Its not about the Mammoth
Moreover, Colossal has expressed a desire to revive the Tasmanian tiger, an extinct marsupial that resembled a wolf. It also expressed an interest in resurrecting the extinct dodo bird. In-Q-Tel’s blog post revealed that the CIA is more interested in Colossal’s genetic engineering technology than it is in thundering mammoths and roaring thylacines. “In-Q-Tel’s senior officials have written that strategic considerations are less about the mammoths than about capabilities. There is an element of science fiction to de-extinction. It is not possible to bring back woolly mammoths as they were ten thousand years ago.
Not really mammoths
However, scientists can make modern elephants genetically similar to woolly mammoths by inserting cold-resistant characteristics into their DNA sequences.
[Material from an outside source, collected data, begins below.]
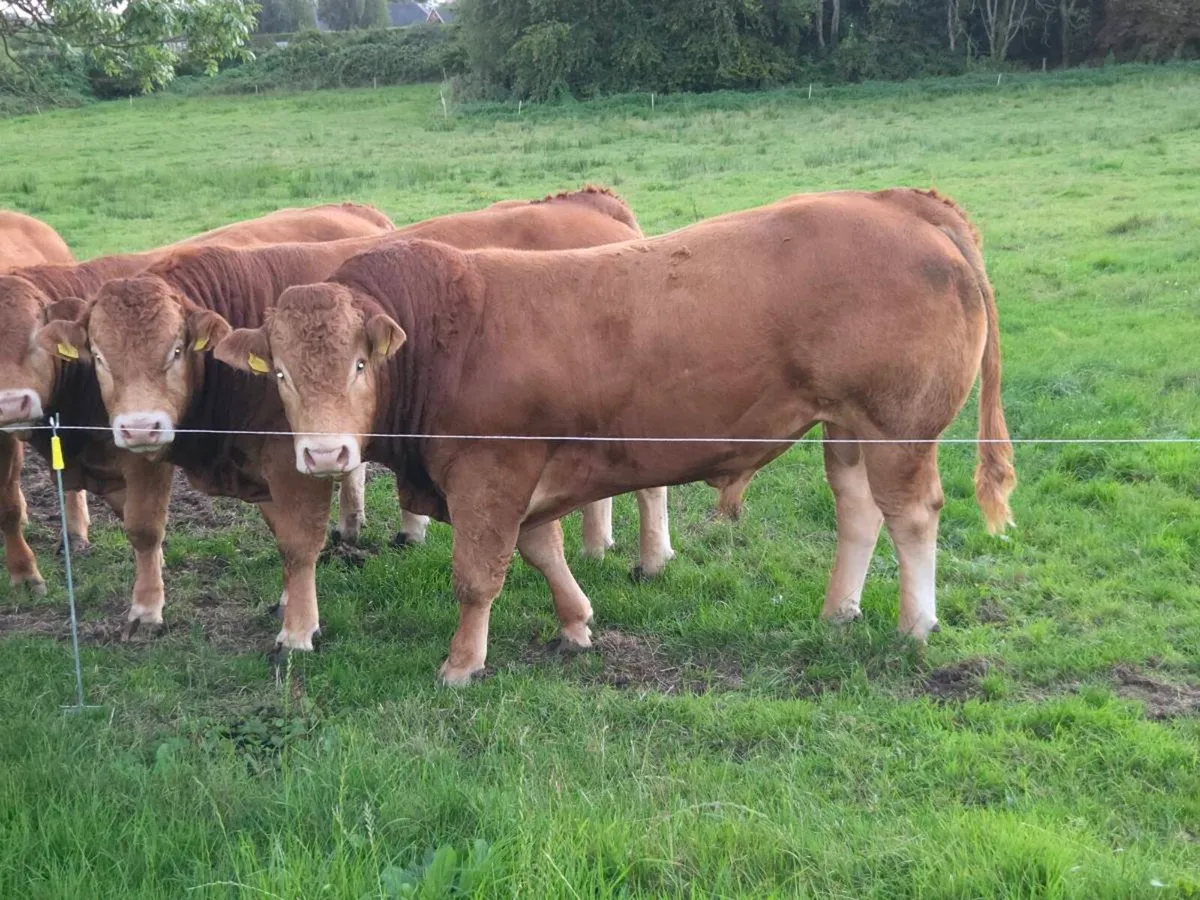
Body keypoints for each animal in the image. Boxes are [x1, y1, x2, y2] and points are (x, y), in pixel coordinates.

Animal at [214, 188, 1017, 685]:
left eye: (358, 364)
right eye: (280, 372)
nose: (324, 454)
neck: (446, 331)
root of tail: (900, 204)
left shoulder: (488, 474)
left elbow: (478, 575)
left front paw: (463, 663)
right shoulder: (526, 475)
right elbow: (542, 550)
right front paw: (574, 624)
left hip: (897, 428)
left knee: (912, 515)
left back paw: (915, 623)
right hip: (845, 426)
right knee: (858, 510)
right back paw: (838, 610)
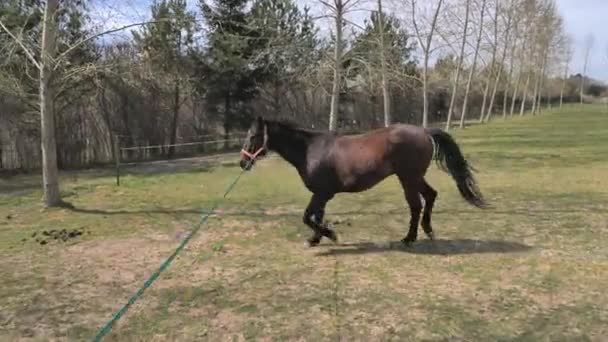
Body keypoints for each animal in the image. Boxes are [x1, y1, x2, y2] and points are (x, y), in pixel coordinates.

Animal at [238, 117, 484, 246]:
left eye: (253, 136)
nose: (242, 162)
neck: (310, 150)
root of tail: (424, 131)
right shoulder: (322, 194)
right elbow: (317, 216)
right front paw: (316, 238)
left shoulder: (322, 193)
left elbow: (308, 216)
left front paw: (331, 235)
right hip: (414, 178)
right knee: (430, 196)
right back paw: (428, 231)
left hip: (408, 178)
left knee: (416, 205)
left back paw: (409, 237)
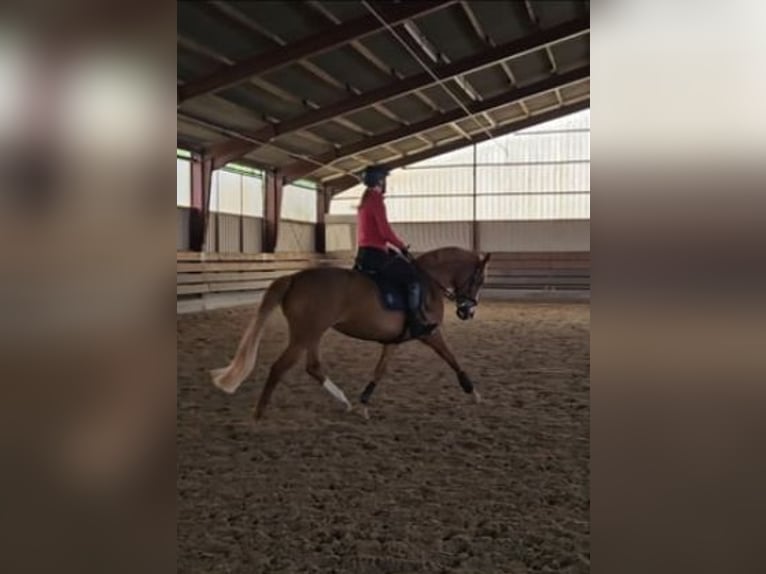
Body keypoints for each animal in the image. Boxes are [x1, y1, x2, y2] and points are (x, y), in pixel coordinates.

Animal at [209, 246, 492, 420]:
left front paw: (364, 403)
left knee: (313, 367)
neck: (428, 283)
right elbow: (452, 358)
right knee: (280, 367)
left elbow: (380, 370)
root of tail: (295, 278)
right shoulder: (429, 334)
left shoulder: (392, 342)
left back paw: (344, 402)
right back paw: (259, 413)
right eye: (479, 280)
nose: (467, 311)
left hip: (312, 334)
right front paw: (474, 393)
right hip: (304, 334)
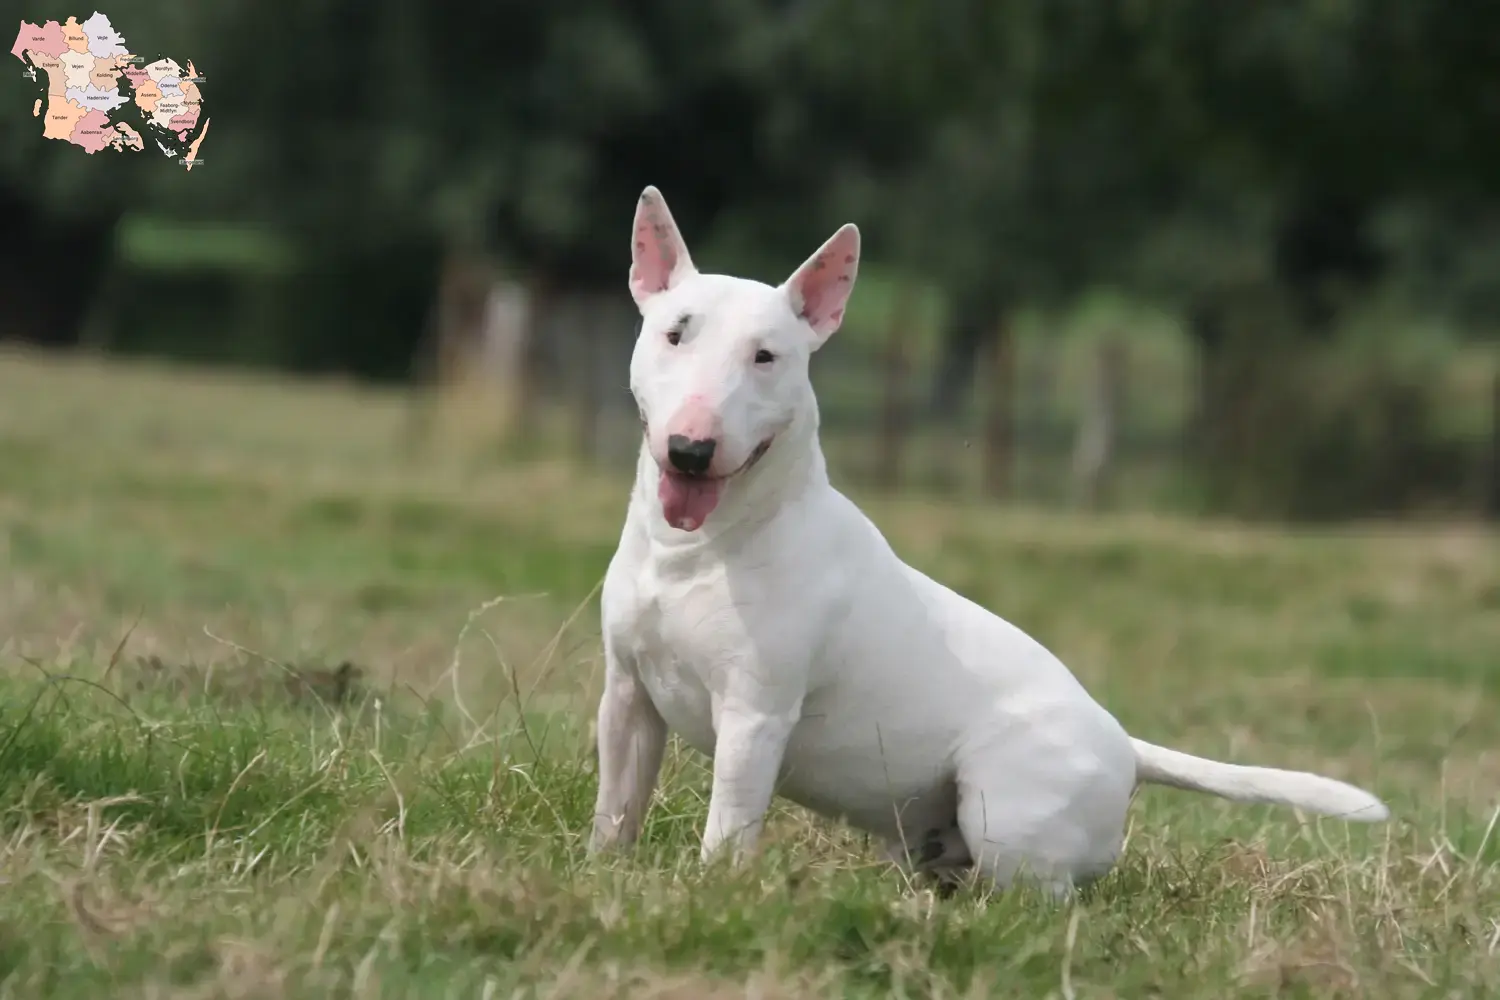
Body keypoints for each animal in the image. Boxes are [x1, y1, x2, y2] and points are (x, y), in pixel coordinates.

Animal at [582, 187, 1380, 899]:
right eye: (675, 333)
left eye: (767, 357)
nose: (691, 450)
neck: (698, 550)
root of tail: (1125, 745)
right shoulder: (627, 694)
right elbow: (616, 805)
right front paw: (602, 873)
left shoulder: (756, 714)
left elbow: (729, 823)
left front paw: (711, 889)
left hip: (1007, 812)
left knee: (1041, 896)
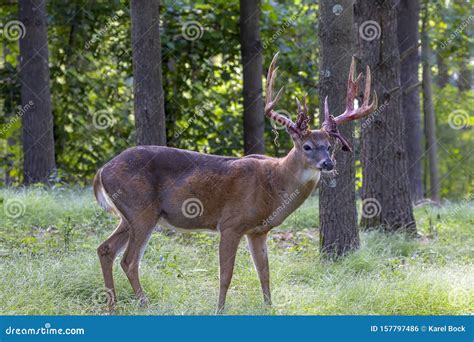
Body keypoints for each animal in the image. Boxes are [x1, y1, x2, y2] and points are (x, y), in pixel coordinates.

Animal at [93, 52, 378, 312]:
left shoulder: (258, 230)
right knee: (129, 260)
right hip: (141, 210)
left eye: (330, 146)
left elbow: (264, 273)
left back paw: (112, 306)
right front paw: (219, 310)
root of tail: (101, 170)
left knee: (105, 249)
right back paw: (144, 305)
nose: (328, 164)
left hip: (129, 214)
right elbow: (225, 275)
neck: (274, 185)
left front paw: (269, 309)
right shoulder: (231, 224)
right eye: (307, 146)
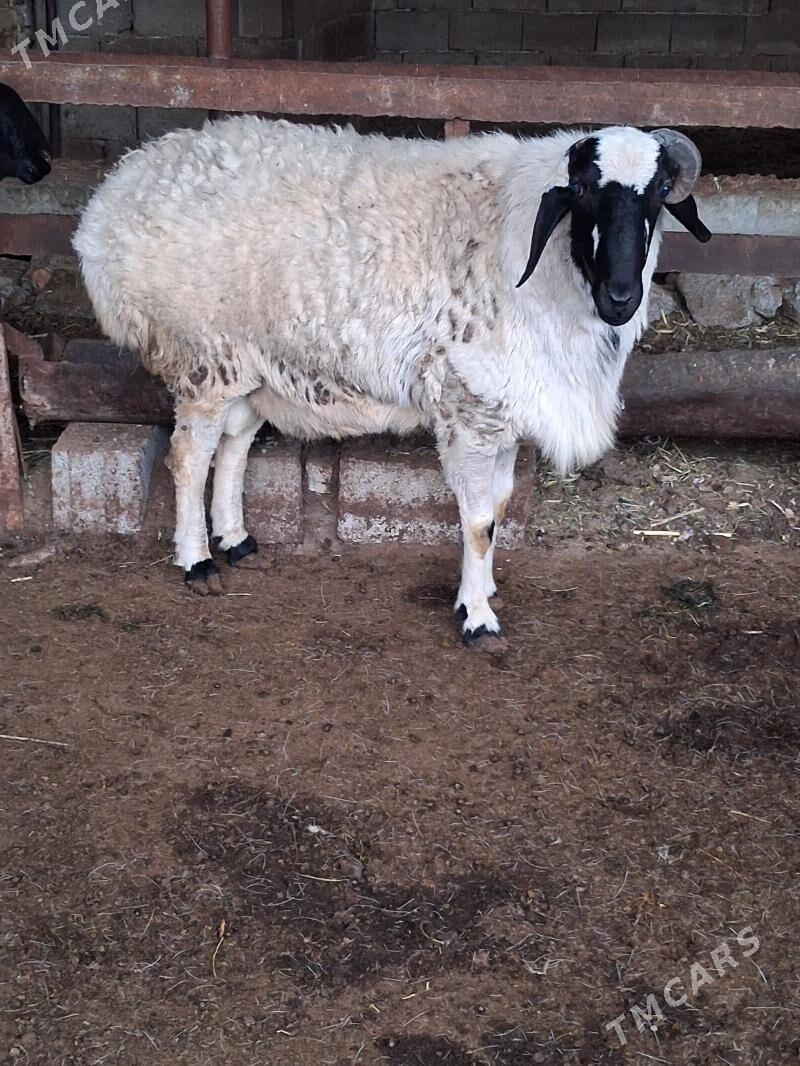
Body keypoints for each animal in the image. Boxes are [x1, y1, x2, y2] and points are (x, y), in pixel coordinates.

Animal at [74, 118, 710, 642]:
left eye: (658, 194)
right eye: (582, 194)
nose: (621, 296)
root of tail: (110, 201)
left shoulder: (499, 411)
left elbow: (500, 507)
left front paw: (483, 587)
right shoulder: (468, 407)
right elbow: (478, 522)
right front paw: (477, 617)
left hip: (253, 363)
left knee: (233, 445)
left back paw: (237, 541)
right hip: (203, 353)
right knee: (190, 455)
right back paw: (197, 560)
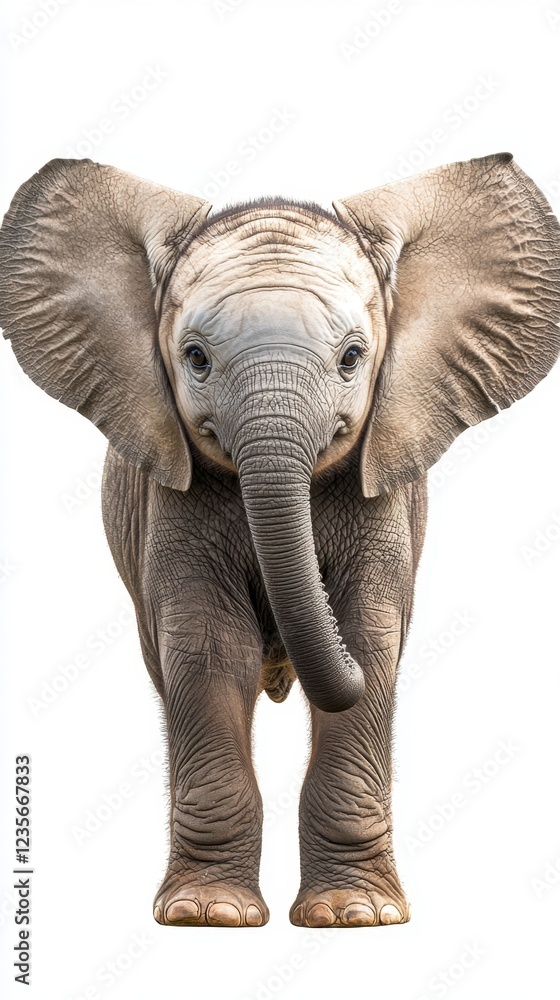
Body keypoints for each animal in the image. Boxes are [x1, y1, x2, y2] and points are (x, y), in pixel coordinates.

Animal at [1, 152, 559, 929]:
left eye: (354, 358)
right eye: (195, 358)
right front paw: (206, 915)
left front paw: (355, 916)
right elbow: (207, 647)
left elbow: (372, 634)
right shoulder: (174, 495)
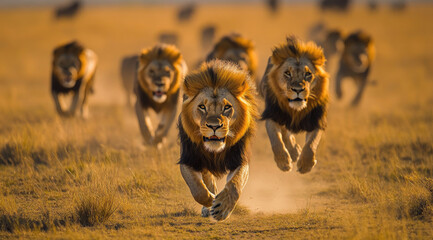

In this case, the resulting creature wouldn’t be a mammoth itself but rather an elephant with characteristics similar to those of a mammoth. Using a genetic editing technique called CRISPR, scientists can cut, paste, and replace gene sequences into an organism’s DNA using genetic “scissors.” It was developed by several scientists who received the Nobel Prize in Chemistry in 2020. As stated in the In-Q-Tel blog post, investing in this project will help the U.S. government “set the ethical as well as technological standards” for genetic engineering technology, thereby allowing the U.S. to keep up with competing countries interested in reading, writing, and altering genetic codes.